Bitossi arriva a tredici secondi, Vandenbossche a 15, e con lui Eddy Merckx. Gimondi è quinto a trentasette secondi, Zilioli a 40, lo svedese Petterson a poco più di un minuto. Sono loro l’elite del Giro, ed è un abisso quello che hanno scavato con gli altri. Ugo Colombo, ottavo, arriva a poco meno di otto minuti e con lui è Ole Ritter , che scende definitivamente dal podio.
E’ raggiante Dancelli, che riconquista la maglia ciclamino, ma non mancano le polemiche tra gli italiani.
Il bresciano è accusato di essere stato spinto dal suo compagno Vandenbossche ed entrambi sono accusati di avere favorito il rientro di Merckx, per contenere il distacco di Zilioli
Gimondi accusa i connazionali di aver corso contro di lui e, secondo Adorni, Merckx avrebbe potuto addirittura perdere il Giro, se solo Zilioli avesse mantenuto il vantaggio accumulato.

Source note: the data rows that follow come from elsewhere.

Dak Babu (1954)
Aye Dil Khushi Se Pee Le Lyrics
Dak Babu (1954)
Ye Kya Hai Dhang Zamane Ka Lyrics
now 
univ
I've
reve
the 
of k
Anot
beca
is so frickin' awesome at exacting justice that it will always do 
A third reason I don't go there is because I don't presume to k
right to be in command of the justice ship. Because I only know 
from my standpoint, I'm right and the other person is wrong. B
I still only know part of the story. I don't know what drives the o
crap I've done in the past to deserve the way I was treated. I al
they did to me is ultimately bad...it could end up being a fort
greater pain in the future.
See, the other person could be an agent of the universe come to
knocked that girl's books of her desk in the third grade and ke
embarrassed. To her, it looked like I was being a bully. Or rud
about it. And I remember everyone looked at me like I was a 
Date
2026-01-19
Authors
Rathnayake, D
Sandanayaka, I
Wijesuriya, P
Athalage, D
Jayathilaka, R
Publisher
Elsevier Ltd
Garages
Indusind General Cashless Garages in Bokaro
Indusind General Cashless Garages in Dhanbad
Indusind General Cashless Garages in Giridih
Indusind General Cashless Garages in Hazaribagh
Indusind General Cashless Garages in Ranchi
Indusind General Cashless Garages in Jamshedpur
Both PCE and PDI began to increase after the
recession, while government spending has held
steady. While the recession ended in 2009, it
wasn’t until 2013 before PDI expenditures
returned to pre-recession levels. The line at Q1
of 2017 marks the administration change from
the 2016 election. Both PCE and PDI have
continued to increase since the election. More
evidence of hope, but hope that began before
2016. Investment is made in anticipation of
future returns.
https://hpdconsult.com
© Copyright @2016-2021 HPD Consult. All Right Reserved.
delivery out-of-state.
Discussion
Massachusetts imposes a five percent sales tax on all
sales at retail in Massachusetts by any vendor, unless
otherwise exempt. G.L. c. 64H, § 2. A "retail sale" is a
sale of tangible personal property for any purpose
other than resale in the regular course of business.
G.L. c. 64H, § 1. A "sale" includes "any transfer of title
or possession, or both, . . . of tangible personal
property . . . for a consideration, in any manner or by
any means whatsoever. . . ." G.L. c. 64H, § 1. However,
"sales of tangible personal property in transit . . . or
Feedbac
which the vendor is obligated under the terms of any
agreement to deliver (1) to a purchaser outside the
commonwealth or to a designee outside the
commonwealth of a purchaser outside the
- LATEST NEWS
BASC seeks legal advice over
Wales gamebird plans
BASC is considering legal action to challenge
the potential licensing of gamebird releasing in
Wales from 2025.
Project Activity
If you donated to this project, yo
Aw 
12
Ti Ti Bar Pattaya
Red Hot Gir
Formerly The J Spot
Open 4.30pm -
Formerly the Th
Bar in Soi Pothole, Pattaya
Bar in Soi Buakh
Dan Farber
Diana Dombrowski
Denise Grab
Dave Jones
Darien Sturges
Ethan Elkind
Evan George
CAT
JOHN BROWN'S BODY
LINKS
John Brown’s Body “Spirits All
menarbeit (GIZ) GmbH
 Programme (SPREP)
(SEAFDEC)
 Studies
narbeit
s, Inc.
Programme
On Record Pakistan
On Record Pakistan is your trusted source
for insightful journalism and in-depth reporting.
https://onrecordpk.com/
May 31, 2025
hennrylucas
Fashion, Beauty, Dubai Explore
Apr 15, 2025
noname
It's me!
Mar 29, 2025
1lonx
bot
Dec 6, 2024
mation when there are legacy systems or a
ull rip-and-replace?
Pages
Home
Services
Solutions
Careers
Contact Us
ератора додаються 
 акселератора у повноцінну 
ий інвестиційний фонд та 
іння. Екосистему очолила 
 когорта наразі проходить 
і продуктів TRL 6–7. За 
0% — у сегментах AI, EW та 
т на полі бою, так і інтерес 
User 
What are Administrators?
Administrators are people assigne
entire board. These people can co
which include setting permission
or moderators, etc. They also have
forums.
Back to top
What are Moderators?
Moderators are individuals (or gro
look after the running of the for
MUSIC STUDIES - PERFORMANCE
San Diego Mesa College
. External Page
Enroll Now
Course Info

Italo è rammaricato ma è onesto, come sempre: non ci ha creduto fino in fondo e se ha perso e solo colpa sua. Però ci teneva a quella vittoria: non riesce a trattenere le lacrime ed è il suo capitano a consolarlo, abbracciandolo dopo l’arrivo. Peccato, perché a Zilioli quella tappa annullata l’anno precedente gli era rimasta nel cuore: era addirittura andato a vedere la salita finale, in quei giorni del 69, col proposito di rifarsi.

Tra lacrime e polemiche, la scommessa di Torriani è vinta. Il Giro è arrivato sulla Marmolada, ai piedi della grande montagna.
Resterà l’unico arrivo nella storia del Giro, quello di Malga Ciapela.
La prossima volta la carovana non si sarebbe fermata davanti alla stazione della funivia, ma avrebbe proseguito per arrivare lassù al Fedaia Il marchigiano Polidori avrebbe avuto l’onore, nel 1975, di scollinare per primo e, dopo di lui, altri campioni avrebbero conosciuto la durezza di quelle rampe
Solo allora avremmo scoperto che la “vera” Marmolada iniziava proprio da Malga Ciapela e che Torriani – da grande comunicatore qual’era , ci aveva giocato uno scherzo.

Dopo quasi trent’anni il Giro arriva davvero sulla Marmolada e lo aspetteremo con lo stesso entusiasmo e la stessa curiosità di quella prima volta.
Ci sarà battaglia tra i big della classifica e chissà quanta gente accompagnerà i corridori su quei drittoni infiniti!
Per noi, ragazzi degli anni ‘50, si rinnoverà un ‘emozione che - a distanza di tanti lustri - non abbiamo ancora dimenticato.
E sarà – ne siamo certi - proprio come allora, quando Michele Dancelli, in un pomeriggio di inizio giugno, sbucò dai Serrai di Sottoguda in splendida solitudine e acciuffò una delle più belle vittorie della sua carriera.
All’ombra della Marmolada, la Regina delle Dolomiti.